From RPG Maker Game Reviews:
You are Grigori, son of the late local blacksmith. The Darklord Crix cursed your family, and now, it’s up to you to go get your revenge and break the curse.
I was interested to hear more about who Darklord Crix was, but nothing else about the story caught my attention. There are a couple of quests early on that are meant to move the story forward, but they didn't hook me.
The characters I meet were varied in the appearance, personality, and voice. In my First Impression review, however, I didn’t see much of their backstory or have any other real interaction with party members after I recruited them. That made it difficult to connect with or feel an attachment toward any of them.
The writing isn’t bad. Typos are kept to a minimum and all the descriptions of items, skills, etc. are easy to understand. The language the characters use is rather formal, in keeping with the setting of the game. It was a little over the top for me, but others might enjoy it.
The scenery for the maps adds to the realism of the game. I would have preferred to have the enemies portrayed on the map in a different way, though. As it, every campfire you see burning is actually an enemy. Whereas I like to see where the enemies are, it would have been better to have sprite characters for them or let them come up as random battles. In fact, there are random battles, making the “campfire” enemies seem unnecessary.
There were also some paths I couldn’t walk down until I needed to. There was nothing in my way. My character didn’t make an excuse for not wanting to go that way. I simply couldn’t walk to the next map in that direction until the game was ready for me to.
Along the same lines, some bushes only appeared when a quest to gather them started and made broke the immersion of the game.
The graphics are impressive and keep a complementary style in every aspect of the game. The art style definitely helps the game stand out among other RPG Maker games for its realism.

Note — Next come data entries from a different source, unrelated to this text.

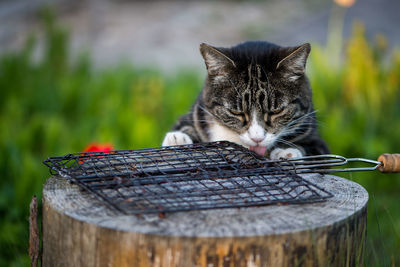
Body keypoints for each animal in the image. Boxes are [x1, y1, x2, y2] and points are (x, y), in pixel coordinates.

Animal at [161, 40, 330, 160]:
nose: (257, 139)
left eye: (277, 111)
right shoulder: (198, 112)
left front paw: (286, 151)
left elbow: (311, 150)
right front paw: (178, 139)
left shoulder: (318, 142)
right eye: (236, 112)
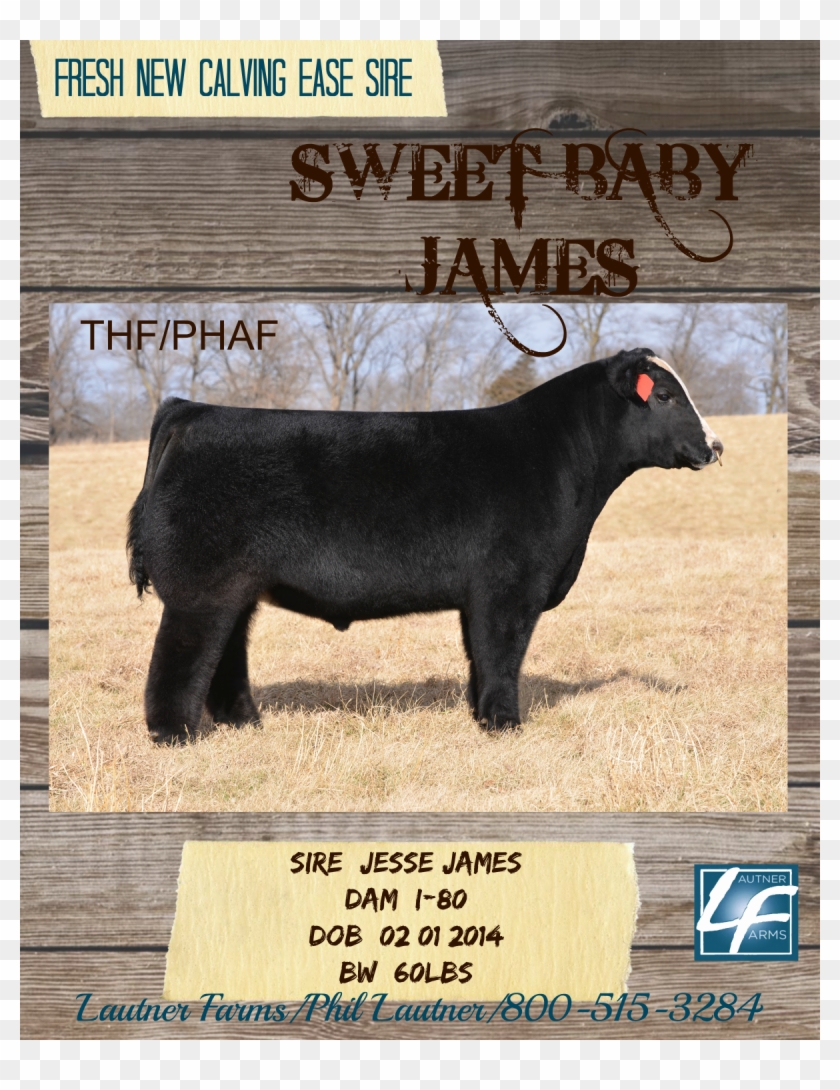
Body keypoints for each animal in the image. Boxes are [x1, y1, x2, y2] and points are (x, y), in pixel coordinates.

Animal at [127, 346, 723, 744]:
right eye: (664, 395)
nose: (715, 446)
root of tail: (191, 410)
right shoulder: (510, 587)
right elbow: (502, 653)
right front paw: (506, 725)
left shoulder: (480, 594)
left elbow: (480, 656)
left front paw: (482, 718)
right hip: (201, 589)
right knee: (178, 659)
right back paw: (174, 735)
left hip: (236, 589)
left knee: (226, 653)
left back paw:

Creative Game Design: 10/10
SimProse Studios has included some interesting mechanics in the game. One is the ability to change out equipment while you’re in battle. Another is the possibility for your equipment to break. Being that your character is the son of a blacksmith, this makes a lot of sense. It also adds a lot of realism to the game.
You can also gather a party, and when you select one party member, you can’t select the other option presented to you, so it feels as if you’re making choices that matter. Wanting to see what the other possible party members are like also adds to the replay value of the game.
The pace slowed down for me in the battles. It seemed like I or the enemy missed or dodged about half of the time, which only served to drag out each encounter. The best way to hit them was with a Spell.
Other than that, I enjoyed the game and found it to be fairly engaging. I did appreciate how challenging the battles were. Gearing up, using items, and recruiting party members were definitely necessary for me to complete the first quest.
Chaos Dream: Retribution makes subtle use of plugins and/or code modifications that add to the game’s appeal. If you have an older computer, be aware that it may lag a bit as the game loads new graphics or voice sound files.
The music is varied and appropriate for each scene. I can’t say that any of the tracks would stick in my head, but they were pleasant to listen to.
Chaos Dream: Retribution shines in this department. Some conversations are voice-acted, and there are plenty of custom sound effects to complement the action, such as when an enemy or character gets hit, or the ambiance behind the music.
The only reason I’m taking points off here is because the voice-acting is inconsistent, meaning you never know when you’re going to get a voice-over and when you’re not. And there were some instances that I thought warranted a voice-over, but it either wasn’t there or didn’t load, such as when I found an important person I was looking for.
I’m impressed with the visuals of the game and expect the story to get more interesting as the game continues. If you’re looking for a more realistic-looking RPG and don’t mind the slow battling, try Chaos Dream: Retribution.